■ **Document structure recognition data**
# # #
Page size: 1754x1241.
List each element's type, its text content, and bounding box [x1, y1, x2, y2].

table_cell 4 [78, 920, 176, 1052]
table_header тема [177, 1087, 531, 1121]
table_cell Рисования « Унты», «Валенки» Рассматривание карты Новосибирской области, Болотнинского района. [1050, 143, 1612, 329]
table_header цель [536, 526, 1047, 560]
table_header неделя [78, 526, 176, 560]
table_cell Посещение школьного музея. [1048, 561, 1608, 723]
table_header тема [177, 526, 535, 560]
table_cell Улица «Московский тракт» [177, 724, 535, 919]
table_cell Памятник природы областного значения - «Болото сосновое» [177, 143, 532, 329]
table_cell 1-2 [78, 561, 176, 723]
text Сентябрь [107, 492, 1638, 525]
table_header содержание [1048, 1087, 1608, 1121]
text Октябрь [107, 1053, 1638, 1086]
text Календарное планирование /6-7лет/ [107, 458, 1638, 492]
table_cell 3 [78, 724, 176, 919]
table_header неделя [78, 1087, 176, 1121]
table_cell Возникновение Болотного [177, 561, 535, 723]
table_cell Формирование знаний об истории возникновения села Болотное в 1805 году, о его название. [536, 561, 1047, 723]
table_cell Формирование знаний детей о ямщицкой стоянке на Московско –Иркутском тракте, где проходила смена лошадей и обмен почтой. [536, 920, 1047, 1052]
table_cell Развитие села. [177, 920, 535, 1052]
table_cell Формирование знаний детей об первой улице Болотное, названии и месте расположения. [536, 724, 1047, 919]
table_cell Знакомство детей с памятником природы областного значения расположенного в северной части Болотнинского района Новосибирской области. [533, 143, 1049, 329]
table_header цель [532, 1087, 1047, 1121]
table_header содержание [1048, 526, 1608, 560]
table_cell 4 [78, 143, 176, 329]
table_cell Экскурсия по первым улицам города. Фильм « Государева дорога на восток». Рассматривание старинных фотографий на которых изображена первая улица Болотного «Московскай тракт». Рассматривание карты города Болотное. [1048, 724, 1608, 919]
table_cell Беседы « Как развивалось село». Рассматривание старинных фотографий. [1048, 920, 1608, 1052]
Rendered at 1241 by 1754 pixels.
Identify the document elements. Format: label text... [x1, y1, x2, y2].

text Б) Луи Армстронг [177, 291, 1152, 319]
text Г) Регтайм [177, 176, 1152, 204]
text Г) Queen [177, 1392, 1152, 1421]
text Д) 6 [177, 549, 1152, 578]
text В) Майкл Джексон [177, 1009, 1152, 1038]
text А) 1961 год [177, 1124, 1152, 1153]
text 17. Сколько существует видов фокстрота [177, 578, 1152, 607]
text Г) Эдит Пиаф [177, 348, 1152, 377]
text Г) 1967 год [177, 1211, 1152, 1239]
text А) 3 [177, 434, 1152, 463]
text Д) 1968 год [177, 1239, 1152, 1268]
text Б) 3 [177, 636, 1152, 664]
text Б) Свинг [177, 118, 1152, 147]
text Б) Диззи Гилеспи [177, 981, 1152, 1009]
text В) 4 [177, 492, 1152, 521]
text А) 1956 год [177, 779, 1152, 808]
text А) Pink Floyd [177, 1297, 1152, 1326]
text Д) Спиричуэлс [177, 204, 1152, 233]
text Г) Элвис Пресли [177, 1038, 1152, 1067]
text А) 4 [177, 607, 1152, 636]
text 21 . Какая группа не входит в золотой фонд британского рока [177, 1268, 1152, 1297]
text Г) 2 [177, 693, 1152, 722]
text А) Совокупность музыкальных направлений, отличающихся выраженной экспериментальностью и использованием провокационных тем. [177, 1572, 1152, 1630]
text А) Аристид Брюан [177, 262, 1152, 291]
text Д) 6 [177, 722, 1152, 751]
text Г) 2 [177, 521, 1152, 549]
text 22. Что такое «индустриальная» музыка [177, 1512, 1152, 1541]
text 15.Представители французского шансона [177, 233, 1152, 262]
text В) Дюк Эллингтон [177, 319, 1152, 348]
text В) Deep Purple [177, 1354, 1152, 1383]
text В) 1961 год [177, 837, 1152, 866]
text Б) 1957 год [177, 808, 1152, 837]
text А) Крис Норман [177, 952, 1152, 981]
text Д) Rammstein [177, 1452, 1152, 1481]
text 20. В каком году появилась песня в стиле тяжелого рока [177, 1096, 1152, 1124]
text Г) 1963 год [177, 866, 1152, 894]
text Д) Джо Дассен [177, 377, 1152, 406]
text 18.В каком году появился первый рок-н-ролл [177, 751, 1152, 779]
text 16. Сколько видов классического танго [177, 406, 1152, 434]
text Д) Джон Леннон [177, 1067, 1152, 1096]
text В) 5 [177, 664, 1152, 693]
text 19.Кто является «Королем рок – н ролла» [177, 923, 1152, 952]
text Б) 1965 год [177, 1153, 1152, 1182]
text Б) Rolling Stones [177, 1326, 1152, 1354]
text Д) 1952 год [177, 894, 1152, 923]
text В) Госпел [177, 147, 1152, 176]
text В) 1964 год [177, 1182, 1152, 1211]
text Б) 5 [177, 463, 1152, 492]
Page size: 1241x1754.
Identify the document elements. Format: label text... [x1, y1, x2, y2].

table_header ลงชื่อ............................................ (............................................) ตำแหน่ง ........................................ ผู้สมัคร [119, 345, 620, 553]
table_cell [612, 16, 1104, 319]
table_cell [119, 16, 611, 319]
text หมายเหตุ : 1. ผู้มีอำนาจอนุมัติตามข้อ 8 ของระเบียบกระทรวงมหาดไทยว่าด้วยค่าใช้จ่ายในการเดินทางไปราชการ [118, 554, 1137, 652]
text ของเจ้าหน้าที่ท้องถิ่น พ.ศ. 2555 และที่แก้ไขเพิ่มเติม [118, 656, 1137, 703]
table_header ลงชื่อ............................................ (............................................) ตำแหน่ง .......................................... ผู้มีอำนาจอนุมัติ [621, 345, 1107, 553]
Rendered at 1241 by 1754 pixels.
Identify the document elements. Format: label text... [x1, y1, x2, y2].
# # #
Give the records again, complete and exact.

Page size: 1754x1241.
List each element's type, its text content, and bounding box [x1, y1, x2, y2].

table_cell 4 [78, 920, 176, 1052]
table_header тема [177, 1087, 531, 1121]
table_cell Рисования « Унты», «Валенки» Рассматривание карты Новосибирской области, Болотнинского района. [1050, 143, 1612, 329]
table_header цель [536, 526, 1047, 560]
table_header неделя [78, 526, 176, 560]
table_cell Посещение школьного музея. [1048, 561, 1608, 723]
table_header тема [177, 526, 535, 560]
table_cell Улица «Московский тракт» [177, 724, 535, 919]
table_cell Памятник природы областного значения - «Болото сосновое» [177, 143, 532, 329]
table_cell 1-2 [78, 561, 176, 723]
text Сентябрь [107, 492, 1638, 525]
table_header содержание [1048, 1087, 1608, 1121]
text Октябрь [107, 1053, 1638, 1086]
text Календарное планирование /6-7лет/ [107, 458, 1638, 492]
table_cell 3 [78, 724, 176, 919]
table_header неделя [78, 1087, 176, 1121]
table_cell Возникновение Болотного [177, 561, 535, 723]
table_cell Формирование знаний об истории возникновения села Болотное в 1805 году, о его название. [536, 561, 1047, 723]
table_cell Формирование знаний детей о ямщицкой стоянке на Московско –Иркутском тракте, где проходила смена лошадей и обмен почтой. [536, 920, 1047, 1052]
table_cell Развитие села. [177, 920, 535, 1052]
table_cell Формирование знаний детей об первой улице Болотное, названии и месте расположения. [536, 724, 1047, 919]
table_cell Знакомство детей с памятником природы областного значения расположенного в северной части Болотнинского района Новосибирской области. [533, 143, 1049, 329]
table_header цель [532, 1087, 1047, 1121]
table_header содержание [1048, 526, 1608, 560]
table_cell 4 [78, 143, 176, 329]
table_cell Экскурсия по первым улицам города. Фильм « Государева дорога на восток». Рассматривание старинных фотографий на которых изображена первая улица Болотного «Московскай тракт». Рассматривание карты города Болотное. [1048, 724, 1608, 919]
table_cell Беседы « Как развивалось село». Рассматривание старинных фотографий. [1048, 920, 1608, 1052]
Rendered at 1241 by 1754 pixels.
Identify the document elements. Format: label text... [x1, y1, x2, y2].

text Б) Луи Армстронг [177, 291, 1152, 319]
text Г) Регтайм [177, 176, 1152, 204]
text Г) Queen [177, 1392, 1152, 1421]
text Д) 6 [177, 549, 1152, 578]
text В) Майкл Джексон [177, 1009, 1152, 1038]
text А) 1961 год [177, 1124, 1152, 1153]
text 17. Сколько существует видов фокстрота [177, 578, 1152, 607]
text Г) Эдит Пиаф [177, 348, 1152, 377]
text Г) 1967 год [177, 1211, 1152, 1239]
text А) 3 [177, 434, 1152, 463]
text Д) 1968 год [177, 1239, 1152, 1268]
text Б) 3 [177, 636, 1152, 664]
text Б) Свинг [177, 118, 1152, 147]
text Б) Диззи Гилеспи [177, 981, 1152, 1009]
text В) 4 [177, 492, 1152, 521]
text А) 1956 год [177, 779, 1152, 808]
text А) Pink Floyd [177, 1297, 1152, 1326]
text Д) Спиричуэлс [177, 204, 1152, 233]
text Г) Элвис Пресли [177, 1038, 1152, 1067]
text А) 4 [177, 607, 1152, 636]
text 21 . Какая группа не входит в золотой фонд британского рока [177, 1268, 1152, 1297]
text Г) 2 [177, 693, 1152, 722]
text А) Совокупность музыкальных направлений, отличающихся выраженной экспериментальностью и использованием провокационных тем. [177, 1572, 1152, 1630]
text А) Аристид Брюан [177, 262, 1152, 291]
text Д) 6 [177, 722, 1152, 751]
text Г) 2 [177, 521, 1152, 549]
text 22. Что такое «индустриальная» музыка [177, 1512, 1152, 1541]
text 15.Представители французского шансона [177, 233, 1152, 262]
text В) Дюк Эллингтон [177, 319, 1152, 348]
text В) Deep Purple [177, 1354, 1152, 1383]
text В) 1961 год [177, 837, 1152, 866]
text Б) 1957 год [177, 808, 1152, 837]
text А) Крис Норман [177, 952, 1152, 981]
text Д) Rammstein [177, 1452, 1152, 1481]
text 20. В каком году появилась песня в стиле тяжелого рока [177, 1096, 1152, 1124]
text Г) 1963 год [177, 866, 1152, 894]
text Д) Джо Дассен [177, 377, 1152, 406]
text 18.В каком году появился первый рок-н-ролл [177, 751, 1152, 779]
text 16. Сколько видов классического танго [177, 406, 1152, 434]
text Д) Джон Леннон [177, 1067, 1152, 1096]
text В) 5 [177, 664, 1152, 693]
text 19.Кто является «Королем рок – н ролла» [177, 923, 1152, 952]
text Б) 1965 год [177, 1153, 1152, 1182]
text Б) Rolling Stones [177, 1326, 1152, 1354]
text Д) 1952 год [177, 894, 1152, 923]
text В) Госпел [177, 147, 1152, 176]
text В) 1964 год [177, 1182, 1152, 1211]
text Б) 5 [177, 463, 1152, 492]
Page size: 1241x1754.
Identify the document elements. Format: label text... [x1, y1, x2, y2].

table_header ลงชื่อ............................................ (............................................) ตำแหน่ง ........................................ ผู้สมัคร [119, 345, 620, 553]
table_cell [612, 16, 1104, 319]
table_cell [119, 16, 611, 319]
text หมายเหตุ : 1. ผู้มีอำนาจอนุมัติตามข้อ 8 ของระเบียบกระทรวงมหาดไทยว่าด้วยค่าใช้จ่ายในการเดินทางไปราชการ [118, 554, 1137, 652]
text ของเจ้าหน้าที่ท้องถิ่น พ.ศ. 2555 และที่แก้ไขเพิ่มเติม [118, 656, 1137, 703]
table_header ลงชื่อ............................................ (............................................) ตำแหน่ง .......................................... ผู้มีอำนาจอนุมัติ [621, 345, 1107, 553]
Rendered at 1241 by 1754 pixels.
Identify the document elements. Format: label text... [x1, y1, x2, y2].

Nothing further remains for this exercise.